Go through the entries below and pick out every line with "used".

START Data

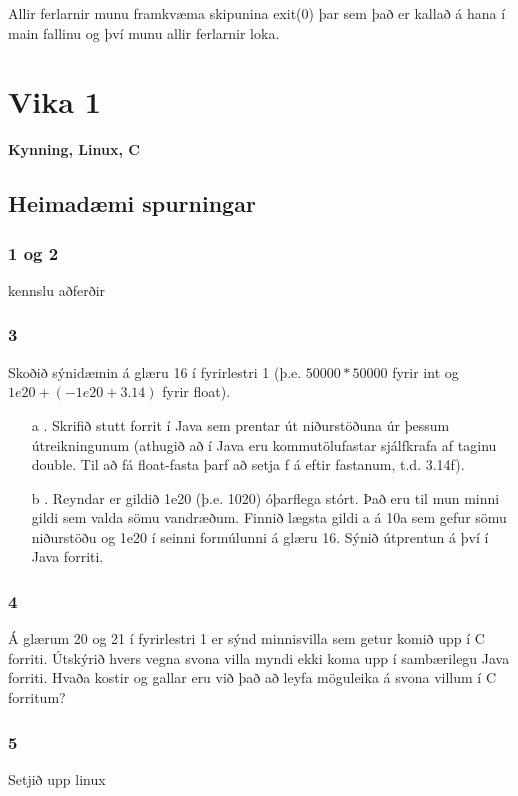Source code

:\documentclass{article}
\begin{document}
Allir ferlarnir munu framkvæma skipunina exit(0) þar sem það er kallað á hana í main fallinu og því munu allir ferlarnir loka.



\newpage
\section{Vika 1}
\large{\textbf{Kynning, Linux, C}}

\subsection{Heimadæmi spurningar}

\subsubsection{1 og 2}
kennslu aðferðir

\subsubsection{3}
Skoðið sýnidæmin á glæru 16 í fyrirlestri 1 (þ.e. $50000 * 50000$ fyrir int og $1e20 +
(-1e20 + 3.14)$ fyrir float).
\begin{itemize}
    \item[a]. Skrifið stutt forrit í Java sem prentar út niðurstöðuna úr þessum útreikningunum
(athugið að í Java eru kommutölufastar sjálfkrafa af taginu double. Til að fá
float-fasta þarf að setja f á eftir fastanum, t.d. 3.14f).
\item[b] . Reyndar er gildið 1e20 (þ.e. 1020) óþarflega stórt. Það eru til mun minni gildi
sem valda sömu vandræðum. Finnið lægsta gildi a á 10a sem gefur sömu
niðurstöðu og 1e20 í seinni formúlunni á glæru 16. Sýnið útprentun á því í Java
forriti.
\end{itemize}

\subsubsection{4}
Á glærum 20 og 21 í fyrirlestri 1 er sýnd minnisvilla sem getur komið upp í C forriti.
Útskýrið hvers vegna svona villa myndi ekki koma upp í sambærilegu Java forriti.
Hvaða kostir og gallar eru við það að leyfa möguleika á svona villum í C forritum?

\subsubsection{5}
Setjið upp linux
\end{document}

END Data
START Data

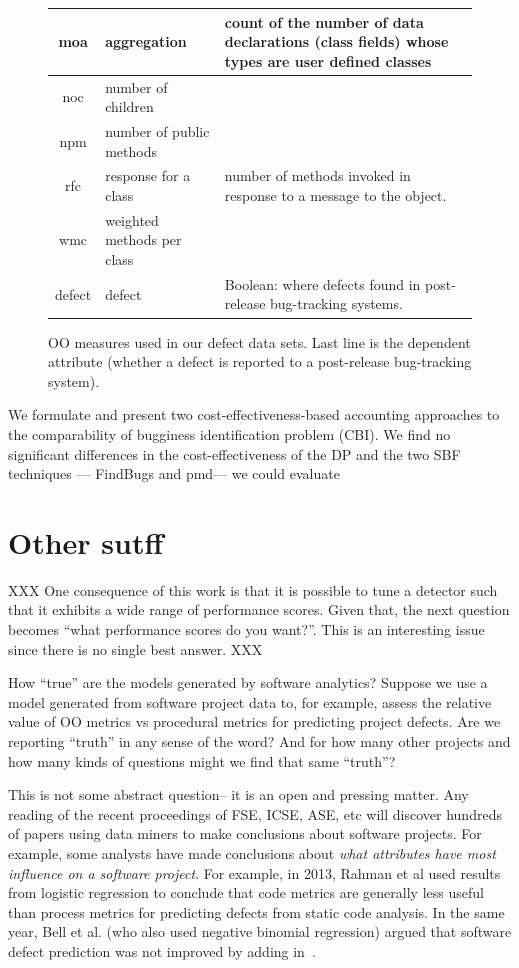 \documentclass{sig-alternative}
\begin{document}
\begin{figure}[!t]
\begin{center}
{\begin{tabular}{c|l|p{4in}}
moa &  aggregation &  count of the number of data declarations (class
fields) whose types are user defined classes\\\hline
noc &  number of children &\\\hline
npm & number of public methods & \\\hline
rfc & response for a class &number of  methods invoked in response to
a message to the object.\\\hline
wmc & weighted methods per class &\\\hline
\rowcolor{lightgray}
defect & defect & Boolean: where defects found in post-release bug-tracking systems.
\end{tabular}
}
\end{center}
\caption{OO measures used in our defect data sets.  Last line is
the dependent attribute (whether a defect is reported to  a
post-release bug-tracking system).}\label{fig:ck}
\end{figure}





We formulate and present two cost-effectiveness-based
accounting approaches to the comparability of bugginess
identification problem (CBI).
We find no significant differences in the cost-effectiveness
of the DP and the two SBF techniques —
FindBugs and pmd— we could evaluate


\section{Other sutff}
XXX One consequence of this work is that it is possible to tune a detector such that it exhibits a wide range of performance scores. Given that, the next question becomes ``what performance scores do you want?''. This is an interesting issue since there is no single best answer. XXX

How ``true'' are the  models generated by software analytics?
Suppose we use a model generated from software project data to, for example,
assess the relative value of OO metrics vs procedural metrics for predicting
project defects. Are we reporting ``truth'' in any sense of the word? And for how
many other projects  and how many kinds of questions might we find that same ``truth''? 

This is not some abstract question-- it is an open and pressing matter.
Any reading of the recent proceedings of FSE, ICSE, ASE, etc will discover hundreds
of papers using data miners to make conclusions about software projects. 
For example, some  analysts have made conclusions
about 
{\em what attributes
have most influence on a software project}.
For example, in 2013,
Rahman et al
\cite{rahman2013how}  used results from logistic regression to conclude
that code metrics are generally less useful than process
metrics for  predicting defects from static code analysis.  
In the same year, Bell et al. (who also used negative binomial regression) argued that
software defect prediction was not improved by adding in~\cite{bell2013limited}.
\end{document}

END Data
START Data

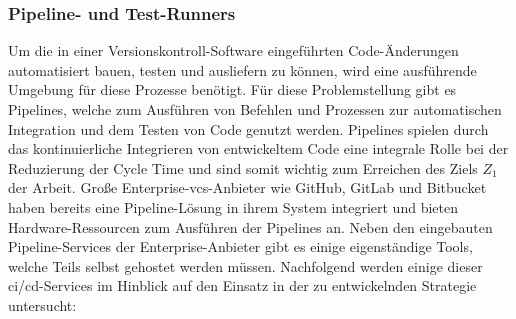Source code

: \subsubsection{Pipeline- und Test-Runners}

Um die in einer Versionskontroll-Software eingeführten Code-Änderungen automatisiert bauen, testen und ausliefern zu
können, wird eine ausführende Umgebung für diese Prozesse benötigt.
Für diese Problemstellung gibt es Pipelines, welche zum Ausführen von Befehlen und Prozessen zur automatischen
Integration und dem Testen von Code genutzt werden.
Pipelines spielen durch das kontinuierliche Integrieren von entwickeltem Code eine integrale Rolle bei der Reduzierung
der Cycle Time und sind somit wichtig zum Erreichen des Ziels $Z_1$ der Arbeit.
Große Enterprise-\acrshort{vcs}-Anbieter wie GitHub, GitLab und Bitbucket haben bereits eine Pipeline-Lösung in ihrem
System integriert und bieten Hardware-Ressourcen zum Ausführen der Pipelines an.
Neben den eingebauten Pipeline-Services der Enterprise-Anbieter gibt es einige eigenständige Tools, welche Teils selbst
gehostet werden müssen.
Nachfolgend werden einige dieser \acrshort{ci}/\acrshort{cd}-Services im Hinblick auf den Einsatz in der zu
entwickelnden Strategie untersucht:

END Data

_Output below_
\caption{OO measures used in our defect data sets.  Last line is
\cite{rahman2013how}  used results from logistic regression to conclude
In the same year, Bell et al. (who also used negative binomial regression) argued that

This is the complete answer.